Hands-Free Faucets Can Harbor Nasty Germs : Shots - Health News Johns Hopkins found electronic faucets are cozier than old-fashioned ones for bacteria. Tests detected the bacteria responsible for Legionnaire's disease in more than half the faucets tested. The hospital replaced them in areas where patients receive care.

Hands-Free Faucets Can Harbor Nasty Germs

iStockphoto.com
Water bubbles into outstretched hands.
iStockphoto.com

It seems so obvious that hospitals looking to minimize infections should go with faucets that sense your hands instead of the old-fashioned ones people have to touch with their grubby mitts.

Well, researchers at Johns Hopkins Hospital ran some bacterial tests on both types of faucets just to be sure the ones that use electric eyes are OK in places where patients vulnerable to infection would be treated.

Turns out that half of more than 100 water samples taken from the electronic faucets grew Legionella, the type of bacteria that cause Legionnaire's disease, which can prey on people with weak immune systems. Only 15 percent of 75 water samples collected from manual faucets did the same.

The results were eye-opening.
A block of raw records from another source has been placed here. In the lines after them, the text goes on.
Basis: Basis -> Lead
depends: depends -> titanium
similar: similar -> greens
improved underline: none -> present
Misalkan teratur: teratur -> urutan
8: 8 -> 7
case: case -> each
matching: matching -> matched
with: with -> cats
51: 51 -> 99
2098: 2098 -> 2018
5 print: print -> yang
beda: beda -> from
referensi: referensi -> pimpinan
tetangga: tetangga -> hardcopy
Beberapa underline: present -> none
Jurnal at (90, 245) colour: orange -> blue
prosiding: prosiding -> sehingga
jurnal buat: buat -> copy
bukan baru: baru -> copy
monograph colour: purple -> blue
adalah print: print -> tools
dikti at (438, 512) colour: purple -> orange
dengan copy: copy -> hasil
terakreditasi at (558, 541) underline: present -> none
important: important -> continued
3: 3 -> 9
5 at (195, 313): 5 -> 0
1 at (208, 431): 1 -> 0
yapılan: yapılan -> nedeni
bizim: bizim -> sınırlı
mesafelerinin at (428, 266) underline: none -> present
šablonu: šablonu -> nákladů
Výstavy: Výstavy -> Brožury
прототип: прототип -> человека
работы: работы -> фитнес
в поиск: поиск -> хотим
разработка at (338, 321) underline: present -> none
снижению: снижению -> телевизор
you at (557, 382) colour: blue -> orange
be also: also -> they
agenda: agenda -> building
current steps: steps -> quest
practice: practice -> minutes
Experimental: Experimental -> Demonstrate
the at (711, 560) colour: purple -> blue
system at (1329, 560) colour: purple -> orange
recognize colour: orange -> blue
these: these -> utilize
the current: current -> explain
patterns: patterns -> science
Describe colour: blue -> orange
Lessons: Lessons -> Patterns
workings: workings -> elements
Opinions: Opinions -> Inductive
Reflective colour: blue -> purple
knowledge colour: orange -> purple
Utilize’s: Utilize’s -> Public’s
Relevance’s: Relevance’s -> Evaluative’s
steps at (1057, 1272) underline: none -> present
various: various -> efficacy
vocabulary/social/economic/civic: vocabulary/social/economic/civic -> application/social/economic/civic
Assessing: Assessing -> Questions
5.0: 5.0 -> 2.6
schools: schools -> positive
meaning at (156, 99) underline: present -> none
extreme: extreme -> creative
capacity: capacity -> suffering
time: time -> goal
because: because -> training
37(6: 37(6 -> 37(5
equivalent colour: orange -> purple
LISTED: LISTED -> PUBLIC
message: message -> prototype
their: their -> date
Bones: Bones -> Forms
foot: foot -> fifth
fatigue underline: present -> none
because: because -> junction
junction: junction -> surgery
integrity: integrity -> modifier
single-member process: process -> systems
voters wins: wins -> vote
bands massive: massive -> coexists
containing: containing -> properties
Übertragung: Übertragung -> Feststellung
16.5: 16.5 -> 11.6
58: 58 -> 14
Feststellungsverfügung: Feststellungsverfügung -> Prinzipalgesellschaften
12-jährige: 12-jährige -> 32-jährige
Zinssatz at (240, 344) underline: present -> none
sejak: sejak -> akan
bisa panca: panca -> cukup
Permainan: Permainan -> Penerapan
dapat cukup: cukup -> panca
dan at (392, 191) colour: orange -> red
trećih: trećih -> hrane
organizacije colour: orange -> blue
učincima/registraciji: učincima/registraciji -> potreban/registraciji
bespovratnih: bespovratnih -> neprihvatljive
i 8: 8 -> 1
Sure, Legionnaire's disease has been linked to bacteria growing in some weird, watery places inside hospitals, including a decorative fountain and an ice machine.

Previous research had suggest that water pooling inside the mechanisms of the automatic faucets could provide a nice home for nasty bugs. The Hopkins people found that was true when they took some apart. The electronic faucets have more parts and places bacteria can grow, even if the faucets are flushed regularly.

The results from the testing were dramatic enough to prompt Johns Hopkins, which is building a humongous replacement hospital, to change faucet plans.

Dr. Emily Sydnor, an infectious disease fellow on the project, tells Shots, "all the electronic faucets that have been installed in the existing hospital have been removed or are being pulled out" from area where patients are cared for. In the new hospital, the "plan was to install about 1,000 in patient care areas. That was cancelled."

She presented the findings, which haven't been published yet, at a meeting of the Society for Healthcare Epidemiology this week in Dallas.